• [Text section]:

☆ ☆ ☆ ☆

Vision Transformer (ViT): Architecture & How It Works

The Vision Transformer (ViT) applies the Transformer architecture directly to image recognition by treating an image as a sequence of patches, achieving state-of-the-art results on image classification benchmarks.

Architecture Overview

ViT divides an input image into fixed-size patches (typically 16×16 or 14×14 pixels), linearly embeds each patch into a vector, and processes the resulting sequence with a standard Transformer encoder. A special [CLS] token is prepended to the sequence, and its final representation is used for classification.

Each patch is flattened and projected through a linear embedding layer to produce patch embeddings. Learnable 1D position embeddings are added to retain spatial information. The sequence then passes through L layers of multi-head self-attention and MLP blocks with LayerNorm and residual connections.

☆ ☆ ☆ ☆

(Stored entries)

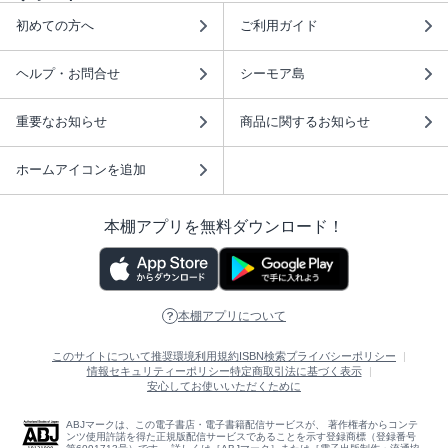
初めての方へ
ご利用ガイド
ヘルプ・お問合せ
シーモア島
重要なお知らせ
商品に関するお知らせ
ホームアイコンを追加
本棚アプリを無料ダウンロード！
本棚アプリについて
このサイトについて
推奨環境
利用規約
ISBN検索
プライバシーポリシー
情報セキュリティーポリシー
特定商取引法に基づく表示
安心してお使いいただくために
ABJマークは、この電子書店・電子書籍配信サービスが、 著作権者からコンテ
ンツ使用許諾を得た正規版配信サービスであることを示す登録商標（登録番号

☆ ☆ ☆ ☆

• [Required action 1]: In the Vision Transformer text, what token is prepended to the patch sequence, and what is its final representation used for?
• [Required action 2]: Carry the Vision Transformer text forward from its last sentence.
The items stand apart from the Vision Transformer text and are not part of it.

• [Answer space 1]: A special [CLS] token is prepended, and its final representation is used for classification.

• [Answer space 2]:
The MLP blocks use GeLU activation and expand the hidden dimension by 4x. After the final Transformer layer, the [CLS] token representation is passed through a classification head (a simple MLP) to produce predictions.

Key Innovations

Patch tokenization: Treating image patches as tokens eliminates the need for convolutions entirely, proving that pure attention can match or exceed CNNs
Scale-dependent performance: ViT demonstrated that Transformers need large-scale pretraining (ImageNet-21k or JFT-300M) to outperform CNNs, but excel when data is sufficient
Transfer learning: Fine-tuning pretrained ViT on smaller datasets proved highly effective, with positional embedding interpolation enabling different resolutions
Simplicity: The architecture requires minimal image-specific inductive biases, relying on data and scale instead

Common Use Cases

Image classification, feature extraction for downstream vision tasks, backbone for object detection (ViTDet), semantic segmentation, and as the vision encoder in multimodal models like CLIP, LLaVA, and GPT-4V.

Notable Variants & Sizes

ViT-Tiny (6M params), ViT-Small (22M), ViT-Base (86M, 12 layers, 768-dim), ViT-Large (307M, 24 layers, 1024-dim), ViT-Huge (632M, 32 layers, 1280-dim), and ViT-Giant (1.8B+). Patch sizes of 32, 16, and 14 pixels trade off between sequence length and fine-grained detail.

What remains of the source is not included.